Return the records word for word. Any pictures in them are not part of the copy.

### EXTRACTED DATA
▬▬▬▬▬▬

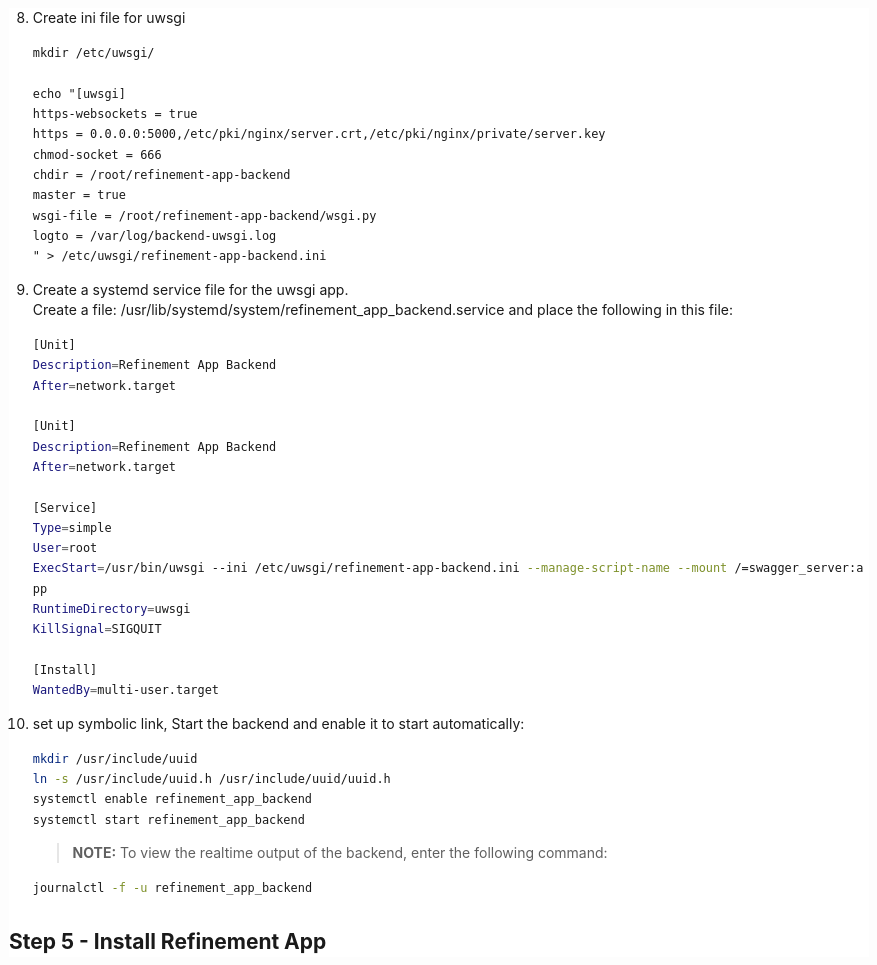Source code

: 8. Create ini file for uwsgi
    ```
    mkdir /etc/uwsgi/

    echo "[uwsgi]
    https-websockets = true
    https = 0.0.0.0:5000,/etc/pki/nginx/server.crt,/etc/pki/nginx/private/server.key
    chmod-socket = 666
    chdir = /root/refinement-app-backend
    master = true
    wsgi-file = /root/refinement-app-backend/wsgi.py
    logto = /var/log/backend-uwsgi.log
    " > /etc/uwsgi/refinement-app-backend.ini
    ```

9. Create a systemd service file for the uwsgi app.  
    Create a file: /usr/lib/systemd/system/refinement_app_backend.service and place the following in this file:

    ```sh
    [Unit]
    Description=Refinement App Backend
    After=network.target

    [Unit]
    Description=Refinement App Backend
    After=network.target

    [Service]
    Type=simple
    User=root
    ExecStart=/usr/bin/uwsgi --ini /etc/uwsgi/refinement-app-backend.ini --manage-script-name --mount /=swagger_server:app
    RuntimeDirectory=uwsgi
    KillSignal=SIGQUIT

    [Install]
    WantedBy=multi-user.target
    ```
10. set up symbolic link, Start the backend and enable it to start automatically:
    ```sh
    mkdir /usr/include/uuid
    ln -s /usr/include/uuid.h /usr/include/uuid/uuid.h
    systemctl enable refinement_app_backend
    systemctl start refinement_app_backend
    ```

    > **NOTE:** To view the realtime output of the backend, enter the following command:
    ```sh
    journalctl -f -u refinement_app_backend
    ```

## Step 5 - Install Refinement App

▬▬▬▬▬▬

### ANSWER SPACE
Source code

: 8. Create ini file for uwsgi
    ```
    mkdir /etc/uwsgi/

    echo "[uwsgi]
    https-websockets = true
    https = 0.0.0.0:5000,/etc/pki/nginx/server.crt,/etc/pki/nginx/private/server.key
    chmod-socket = 666
    chdir = /root/refinement-app-backend
    master = true
    wsgi-file = /root/refinement-app-backend/wsgi.py
    logto = /var/log/backend-uwsgi.log
    " > /etc/uwsgi/refinement-app-backend.ini
    ```

9. Create a systemd service file for the uwsgi app.  
    Create a file: /usr/lib/systemd/system/refinement_app_backend.service and place the following in this file:

    ```sh
    [Unit]
    Description=Refinement App Backend
    After=network.target

    [Unit]
    Description=Refinement App Backend
    After=network.target

    [Service]
    Type=simple
    User=root
    ExecStart=/usr/bin/uwsgi --ini /etc/uwsgi/refinement-app-backend.ini --manage-script-name --mount /=swagger_server:app
    RuntimeDirectory=uwsgi
    KillSignal=SIGQUIT

    [Install]
    WantedBy=multi-user.target
    ```
10. set up symbolic link, Start the backend and enable it to start automatically:
    ```sh
    mkdir /usr/include/uuid
    ln -s /usr/include/uuid.h /usr/include/uuid/uuid.h
    systemctl enable refinement_app_backend
    systemctl start refinement_app_backend
    ```

    > **NOTE:** To view the realtime output of the backend, enter the following command:
    ```sh
    journalctl -f -u refinement_app_backend
    ```

## Step 5 - Install Refinement App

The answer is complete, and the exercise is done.